Start of Data supplied
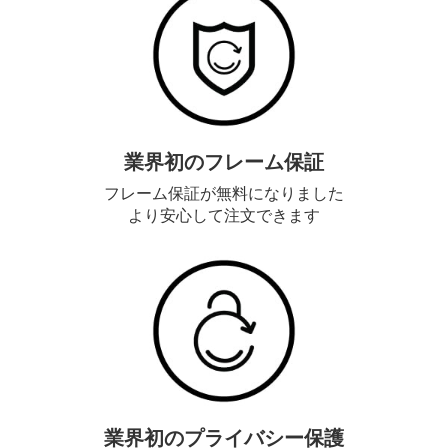
業界初のフレーム保証
フレーム保証が無料になりました
より安心して注文できます
業界初のプライバシー保護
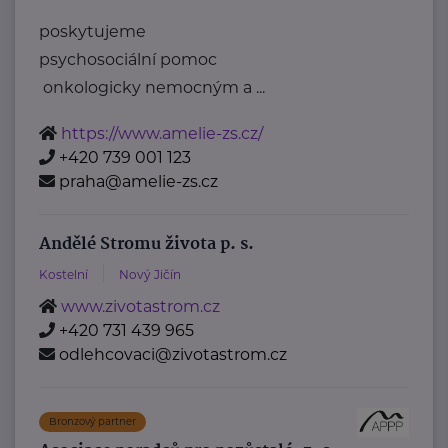
poskytujeme
psychosociální pomoc
onkologicky nemocným a ...
https://www.amelie-zs.cz/
+420 739 001 123
praha@amelie-zs.cz
Andělé Stromu života p. s.
Kostelní
Nový Jičín
www.zivotastrom.cz
+420 731 439 965
odlehcovaci@zivotastrom.cz
Bronzový partner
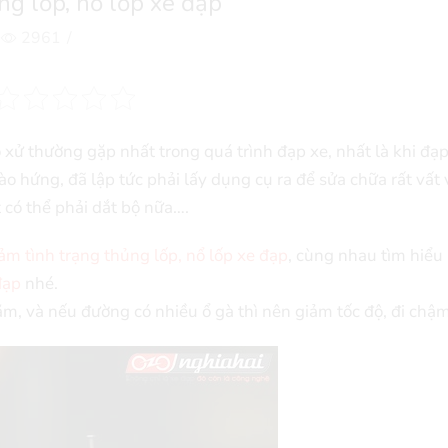
ng lốp, nổ lốp xe đạp
2961
/
ó xử thường gặp nhất trong quá trình đạp xe, nhất là khi đạ
ào hứng, đã lập tức phải lấy dụng cụ ra để sửa chữa rất vất 
 có thể phải dắt bộ nữa….
ảm tình trạng thủng lốp, nổ lốp xe đạp
, cùng nhau tìm hiểu
đạp
nhé.
m, và nếu đường có nhiều ổ gà thì nên giảm tốc độ, đi chậm 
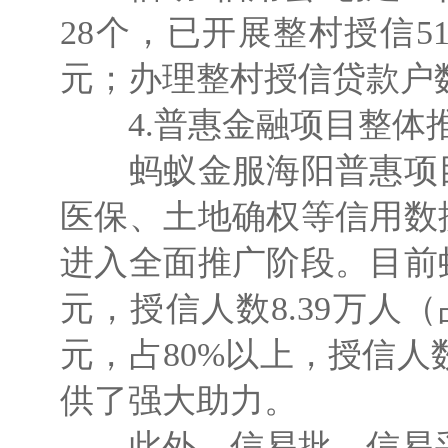
28个，已开展整村授信51
元；办理整村授信贷款户数
4.普惠金融项目整体
蚂蚁金服海阳普惠项目
医保、土地确权等信用数
进入全面推广阶段。目前
元，授信人数8.39万人（
元，占80%以上，授信人
供了强大助力。
此外，信易批、信易采、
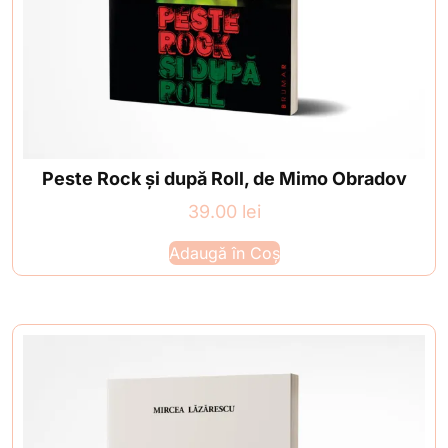
Peste Rock și după Roll, de Mimo Obradov
39.00
lei
Adaugă în Coș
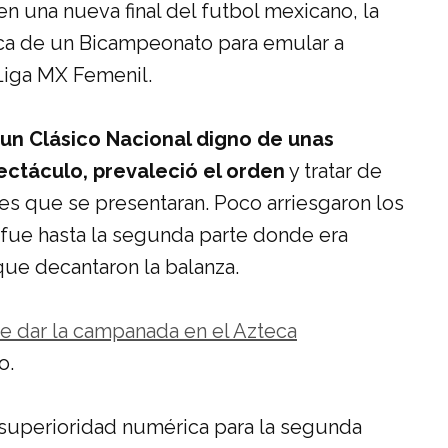
en una nueva final del futbol mexicano, la
ca de un Bicampeonato para emular a
Liga MX Femenil.
un Clásico Nacional digno de unas
ectáculo, prevaleció el orden
y tratar de
s que se presentaran. Poco arriesgaron los
 fue hasta la segunda parte donde era
que decantaron la balanza.
e dar la campanada en el Azteca
o.
 superioridad numérica para la segunda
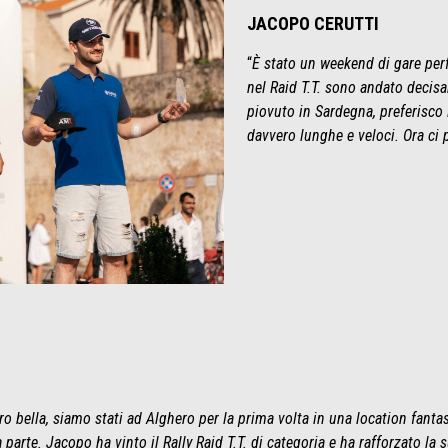
JACOPO CERUTTI
“
È stato un weekend di gare perfe
nel Raid T.T. sono andato deci
piovuto in Sardegna, preferisco l
davvero lunghe e veloci. Ora ci 
o bella, siamo stati ad Alghero per la prima volta in una location fantas
 parte. Jacopo ha vinto il Rally Raid T.T. di categoria e ha rafforzato la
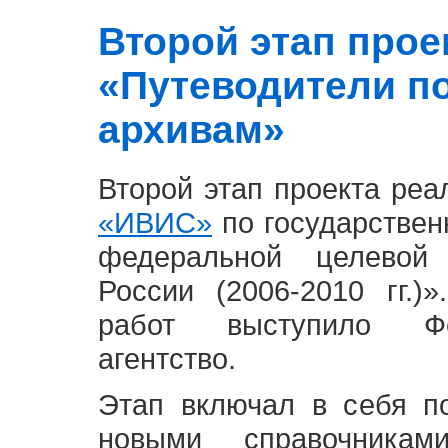
Второй этап проект
«Путеводители п
архивам»
Второй этап проекта ре
«ИВИС»
по государствен
федеральной целевой
России (2006-2010 гг.)
работ выступило Фе
агентство.
Этап включал в себя п
новыми справочника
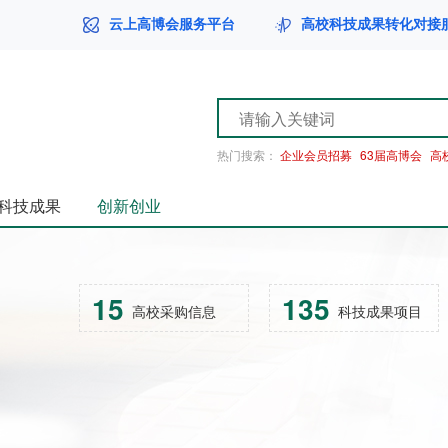
云上高博会服务平台
高校科技成果转化对接
热门搜索：
企业会员招募
63届高博会
高
科技成果
创新创业
15
135
高校采购信息
科技成果项目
End of Data supplied
## Work to complete:
The result is a copy of every line above where the word "zivotastrom" shows up.

## Answer below:
www.zivotastrom.cz
odlehcovaci@zivotastrom.cz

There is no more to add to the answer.